TEXTE SOURCE:

Les dirigeants de la classe ouvrière étant ceux qui soit directement menaient la guerre, soit soutenaient le gouvernement, les manifestations de soldats et d'ouvriers s'étiolèrent, mais les grèves sur des revendications économiques continuèrent de monter en flèche. En 1957, le nombre de grèves était supérieur à tout ce qu'il y avait eu depuis 1936, l'année de la grève générale (Edward Shorter et Charles Tilly, Strikes in France, 1830-1968 [Les grèves en France, 1830-1968], 1974). Il y avait une participation importante d'ouvriers algériens (qui étaient près d'un demi-million en France à la fin de la guerre), potentiellement un pont humain vers la lutte de classe en Algérie. Même le journal du PCF admettait que «les ouvriers algériens sont parmi les plus combatifs dans les luttes communes» (l'Algérien en France, octobre 1956).

TÂCHE A:
Reproduisez à l'identique le passage du texte source qui va de «Les dirigeants de» à «France, octobre 1956).».
TÂCHE B:
D'après le texte source, les affirmations suivantes sont-elles exactes ? Répondez par oui ou par non, en citant à chaque fois les mots décisifs du texte. (i) En 1957, il y eut plus de grèves qu'à aucun moment depuis 1936. (ii) Les grèves sur des revendications économiques reculèrent. (iii) À la fin de la guerre, les ouvriers algériens en France étaient près d'un million.
Les données ne servent à rien ici.

JEU DE DONNÉES:
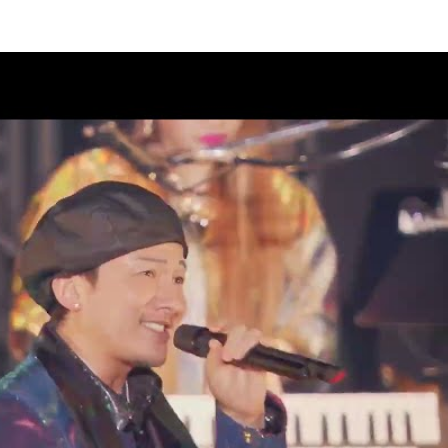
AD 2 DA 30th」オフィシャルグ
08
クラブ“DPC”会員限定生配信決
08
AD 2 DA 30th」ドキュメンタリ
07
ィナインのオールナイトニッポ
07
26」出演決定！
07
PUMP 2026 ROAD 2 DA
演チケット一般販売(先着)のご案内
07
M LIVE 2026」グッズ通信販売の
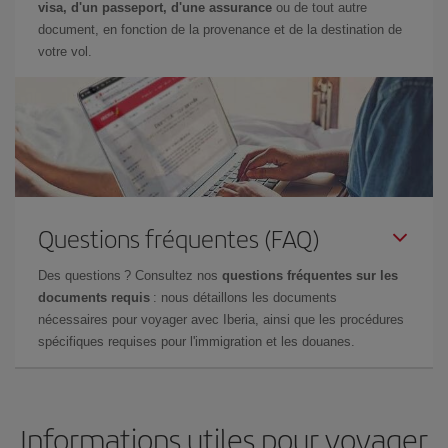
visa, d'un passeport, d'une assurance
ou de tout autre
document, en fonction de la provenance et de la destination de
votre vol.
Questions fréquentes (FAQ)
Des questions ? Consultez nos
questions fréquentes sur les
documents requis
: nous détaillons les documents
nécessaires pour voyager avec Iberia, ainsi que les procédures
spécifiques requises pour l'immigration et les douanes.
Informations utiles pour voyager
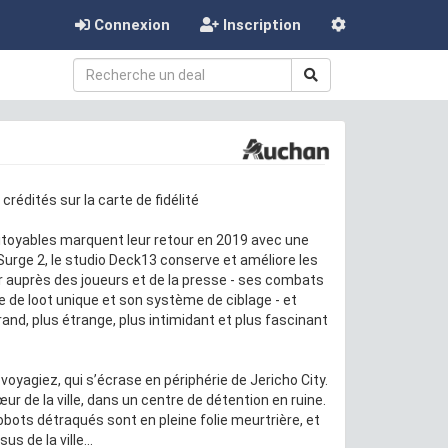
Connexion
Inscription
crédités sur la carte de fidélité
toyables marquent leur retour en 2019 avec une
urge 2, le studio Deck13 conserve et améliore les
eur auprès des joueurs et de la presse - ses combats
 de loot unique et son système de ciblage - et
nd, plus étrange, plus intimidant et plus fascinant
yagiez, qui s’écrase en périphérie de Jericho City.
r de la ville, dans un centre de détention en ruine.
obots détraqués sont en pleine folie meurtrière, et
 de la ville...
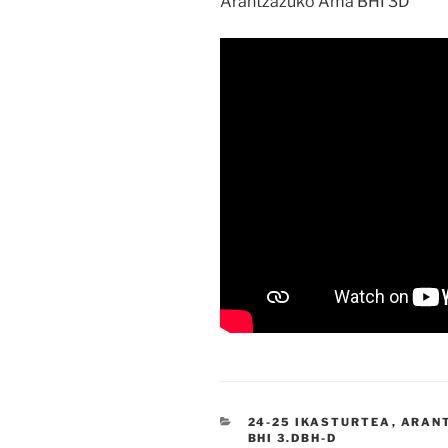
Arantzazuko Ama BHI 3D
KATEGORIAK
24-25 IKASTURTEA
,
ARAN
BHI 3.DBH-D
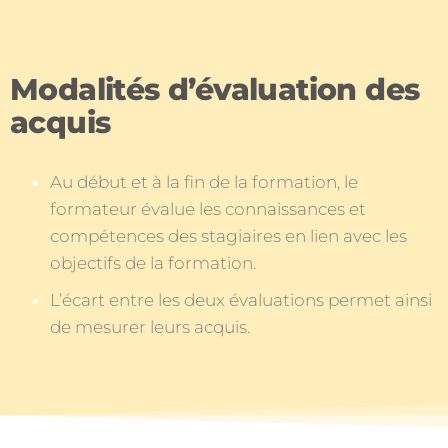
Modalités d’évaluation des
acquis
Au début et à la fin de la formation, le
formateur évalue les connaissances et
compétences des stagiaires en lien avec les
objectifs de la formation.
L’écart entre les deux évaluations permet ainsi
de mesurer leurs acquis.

* * *

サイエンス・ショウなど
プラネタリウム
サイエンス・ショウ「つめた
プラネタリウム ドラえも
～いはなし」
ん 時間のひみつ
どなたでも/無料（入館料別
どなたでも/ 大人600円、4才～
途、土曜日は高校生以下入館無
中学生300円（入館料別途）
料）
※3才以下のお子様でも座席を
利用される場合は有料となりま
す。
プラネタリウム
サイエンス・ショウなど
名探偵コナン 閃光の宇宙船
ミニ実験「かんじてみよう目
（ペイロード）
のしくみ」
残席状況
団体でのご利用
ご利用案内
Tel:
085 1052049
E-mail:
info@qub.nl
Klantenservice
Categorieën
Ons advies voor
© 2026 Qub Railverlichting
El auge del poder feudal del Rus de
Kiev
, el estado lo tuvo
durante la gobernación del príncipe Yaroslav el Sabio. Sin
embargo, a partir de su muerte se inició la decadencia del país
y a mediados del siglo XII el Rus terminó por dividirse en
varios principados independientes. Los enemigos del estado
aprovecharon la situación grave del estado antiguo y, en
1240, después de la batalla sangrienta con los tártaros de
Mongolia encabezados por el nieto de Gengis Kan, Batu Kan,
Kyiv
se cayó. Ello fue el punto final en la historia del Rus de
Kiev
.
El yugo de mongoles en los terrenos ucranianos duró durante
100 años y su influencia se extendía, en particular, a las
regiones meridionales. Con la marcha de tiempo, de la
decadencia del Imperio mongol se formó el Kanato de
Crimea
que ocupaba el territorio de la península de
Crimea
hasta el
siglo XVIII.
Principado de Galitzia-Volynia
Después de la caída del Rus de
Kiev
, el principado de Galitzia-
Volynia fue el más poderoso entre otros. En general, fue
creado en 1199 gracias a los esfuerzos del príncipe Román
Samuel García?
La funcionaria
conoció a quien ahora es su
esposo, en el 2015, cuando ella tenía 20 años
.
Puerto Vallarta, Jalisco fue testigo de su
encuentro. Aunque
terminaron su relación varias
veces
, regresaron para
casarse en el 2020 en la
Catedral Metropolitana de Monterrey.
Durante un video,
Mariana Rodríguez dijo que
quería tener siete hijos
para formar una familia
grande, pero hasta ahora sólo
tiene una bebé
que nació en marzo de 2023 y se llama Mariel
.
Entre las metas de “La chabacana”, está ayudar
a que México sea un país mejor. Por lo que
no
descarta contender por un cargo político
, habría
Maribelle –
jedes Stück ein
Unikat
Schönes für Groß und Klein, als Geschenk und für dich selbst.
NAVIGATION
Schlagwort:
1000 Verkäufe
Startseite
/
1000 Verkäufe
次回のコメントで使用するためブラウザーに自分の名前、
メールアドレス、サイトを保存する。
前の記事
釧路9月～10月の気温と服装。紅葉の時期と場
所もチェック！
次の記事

RÉPONSE RÉDIGÉE A:
Les dirigeants de la classe ouvrière étant ceux qui soit directement menaient la guerre, soit soutenaient le gouvernement, les manifestations de soldats et d'ouvriers s'étiolèrent, mais les grèves sur des revendications économiques continuèrent de monter en flèche. En 1957, le nombre de grèves était supérieur à tout ce qu'il y avait eu depuis 1936, l'année de la grève générale (Edward Shorter et Charles Tilly, Strikes in France, 1830-1968 [Les grèves en France, 1830-1968], 1974). Il y avait une participation importante d'ouvriers algériens (qui étaient près d'un demi-million en France à la fin de la guerre), potentiellement un pont humain vers la lutte de classe en Algérie. Même le journal du PCF admettait que «les ouvriers algériens sont parmi les plus combatifs dans les luttes communes» (l'Algérien en France, octobre 1956).

RÉPONSE RÉDIGÉE B:
(i) Oui : «En 1957, le nombre de grèves était supérieur à tout ce qu'il y avait eu depuis 1936».
(ii) Non : «les grèves sur des revendications économiques continuèrent de monter en flèche».
(iii) Non : «qui étaient près d'un demi-million en France à la fin de la guerre».